#### 任務目標:
依下方關於Elasticsearch Java客戶端的文字段落，要讓客戶端嗅探叢集其餘部分並加入機器列表，須將哪一項設定設為true？

#### 文字段落:
注意，如果你有一個與elasticsearch叢集不同的叢集，你可以設定機器的名字。

Settings settings = ImmutableSettings.settingsBuilder()
        .put("cluster.name", "myClusterName").build();
Client client =    new TransportClient(settings);
//Add transport addresses and do something with the client...

你也可以用elasticsearch.yml檔案來設定。

這個客戶端可以嗅到叢集的其它部分，並將它們加入到機器列表。為了開啟該功能，設定client.transport.sniff為true。

Settings settings = ImmutableSettings.settingsBuilder()
        .put("client.transport.sniff", true).build();
TransportClient client = new TransportClient(settings);

其它的transport客戶端設定有如下幾個：

Parameter	Description
client.transport.ignore_cluster_name	true：忽略連線節點的叢集名驗證
client.transport.ping_timeout	ping一個節點的響應時間，預設是5s
client.transport.nodes_sampler_interval	sample/ping 節點的時間間隔，預設是5s

PS：client使用完畢後最好關閉，測試過如果一直獲取連線不關閉的話連線可能會報錯。

獲取文件

獲取API允許你通過id從索引中獲取型別化的JSON文件，如下例：

GetResponse response = client.prepareGet("twitter", "tweet", "1")
        .execute()
        .actionGet();

預設情況下，operationThreaded設定為true表示操作執行在不同的執行緒上面。下面是一個設定為false的例子。

GetResponse response = client.prepareGet("twitter", "tweet", "1")
        .setOperationThreaded(false)
        .execute()
        .actionGet();

刪除文件

刪除api允許你通過id，從特定的索引中刪除型別化的JSON文件。

預設情況下，operationThreaded設定為true表示操作執行在不同的執行緒上面。下面是一個設定為false的例子。

DeleteResponse response = client.prepareDelete("twitter", "tweet", "1")
        .setOperationThreaded(false)
        .execute()
        .actionGet();

新增或更新文件

你能夠建立一個UpdateRequest,然後將其傳送給client。

UpdateRequest updateRequest = new UpdateRequest();
updateRequest.index("index");
updateRequest.type("type");
updateRequest.id("1");
updateRequest.doc(jsonBuilder()
        .startObject()
            .field("gender", "male")
        .endObject());
client.update(updateRequest).get();

或者你也可以利用prepareUpdate方法

 client.prepareUpdate("ttl", "doc", "1")
        .setScript("ctx._source.gender = \"male\""  , ScriptService.ScriptType.INLINE)
        .get();

 client.prepareUpdate("ttl", "doc", "1")
        .setDoc(jsonBuilder()
            .startObject()
                .field("gender", "male")
            .endObject())
        .get();

1-3行用指令碼來更新索引，5-10行用doc來更新索引。

當然，java API也支援使用upsert。如果文件還不存在，會根據upsert內容建立一個新的索引。

#### 所附資料:
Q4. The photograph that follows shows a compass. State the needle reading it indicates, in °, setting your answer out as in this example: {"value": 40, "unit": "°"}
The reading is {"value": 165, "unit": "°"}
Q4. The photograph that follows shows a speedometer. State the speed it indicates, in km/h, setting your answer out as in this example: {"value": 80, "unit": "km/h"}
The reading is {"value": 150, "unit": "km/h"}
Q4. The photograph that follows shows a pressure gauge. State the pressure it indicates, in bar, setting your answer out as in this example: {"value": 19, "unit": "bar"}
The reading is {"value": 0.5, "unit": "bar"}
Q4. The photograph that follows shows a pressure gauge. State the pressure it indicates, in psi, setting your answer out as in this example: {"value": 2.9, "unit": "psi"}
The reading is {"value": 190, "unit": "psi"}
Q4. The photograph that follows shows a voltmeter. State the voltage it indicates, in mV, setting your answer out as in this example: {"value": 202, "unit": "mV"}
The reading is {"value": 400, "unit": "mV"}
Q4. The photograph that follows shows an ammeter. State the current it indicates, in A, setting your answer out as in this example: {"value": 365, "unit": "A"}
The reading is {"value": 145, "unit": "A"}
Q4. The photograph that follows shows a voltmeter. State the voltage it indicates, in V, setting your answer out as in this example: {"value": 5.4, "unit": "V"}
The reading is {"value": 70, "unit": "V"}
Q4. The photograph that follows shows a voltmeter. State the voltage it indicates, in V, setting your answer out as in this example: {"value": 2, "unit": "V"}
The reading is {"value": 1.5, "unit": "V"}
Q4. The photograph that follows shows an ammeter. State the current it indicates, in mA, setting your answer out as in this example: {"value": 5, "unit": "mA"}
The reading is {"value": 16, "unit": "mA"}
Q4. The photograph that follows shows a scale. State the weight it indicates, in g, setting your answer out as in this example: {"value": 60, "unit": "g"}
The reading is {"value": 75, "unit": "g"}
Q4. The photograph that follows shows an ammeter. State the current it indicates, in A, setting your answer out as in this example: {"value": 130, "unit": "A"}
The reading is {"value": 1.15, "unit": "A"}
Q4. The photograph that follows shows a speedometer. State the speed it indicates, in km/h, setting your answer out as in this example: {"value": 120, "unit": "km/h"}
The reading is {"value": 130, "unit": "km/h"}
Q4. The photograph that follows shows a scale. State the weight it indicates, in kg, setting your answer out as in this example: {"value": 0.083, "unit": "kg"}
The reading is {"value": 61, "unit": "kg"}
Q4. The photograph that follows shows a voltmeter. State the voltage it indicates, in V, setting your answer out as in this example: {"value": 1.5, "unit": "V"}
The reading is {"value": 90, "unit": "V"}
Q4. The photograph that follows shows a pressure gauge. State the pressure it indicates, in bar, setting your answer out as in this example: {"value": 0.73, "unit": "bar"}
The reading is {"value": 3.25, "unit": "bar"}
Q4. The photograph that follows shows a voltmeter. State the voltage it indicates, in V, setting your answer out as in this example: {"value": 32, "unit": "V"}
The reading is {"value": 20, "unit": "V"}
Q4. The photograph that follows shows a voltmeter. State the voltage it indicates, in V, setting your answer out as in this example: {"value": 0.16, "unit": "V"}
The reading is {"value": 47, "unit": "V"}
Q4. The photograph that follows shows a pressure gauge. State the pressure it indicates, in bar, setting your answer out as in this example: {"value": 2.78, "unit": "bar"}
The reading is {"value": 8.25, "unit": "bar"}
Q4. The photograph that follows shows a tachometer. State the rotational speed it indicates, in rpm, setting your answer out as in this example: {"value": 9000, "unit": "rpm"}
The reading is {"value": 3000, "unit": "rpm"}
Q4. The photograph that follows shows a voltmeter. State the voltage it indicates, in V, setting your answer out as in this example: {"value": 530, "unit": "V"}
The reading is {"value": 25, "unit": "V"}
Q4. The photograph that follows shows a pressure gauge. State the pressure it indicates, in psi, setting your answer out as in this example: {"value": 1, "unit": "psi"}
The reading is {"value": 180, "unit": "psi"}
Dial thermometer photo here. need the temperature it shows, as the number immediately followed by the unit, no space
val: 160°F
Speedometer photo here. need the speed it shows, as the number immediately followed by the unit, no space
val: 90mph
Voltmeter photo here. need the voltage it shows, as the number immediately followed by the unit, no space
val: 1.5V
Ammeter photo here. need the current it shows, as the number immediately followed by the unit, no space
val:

#### 您的回答:
client.transport.sniff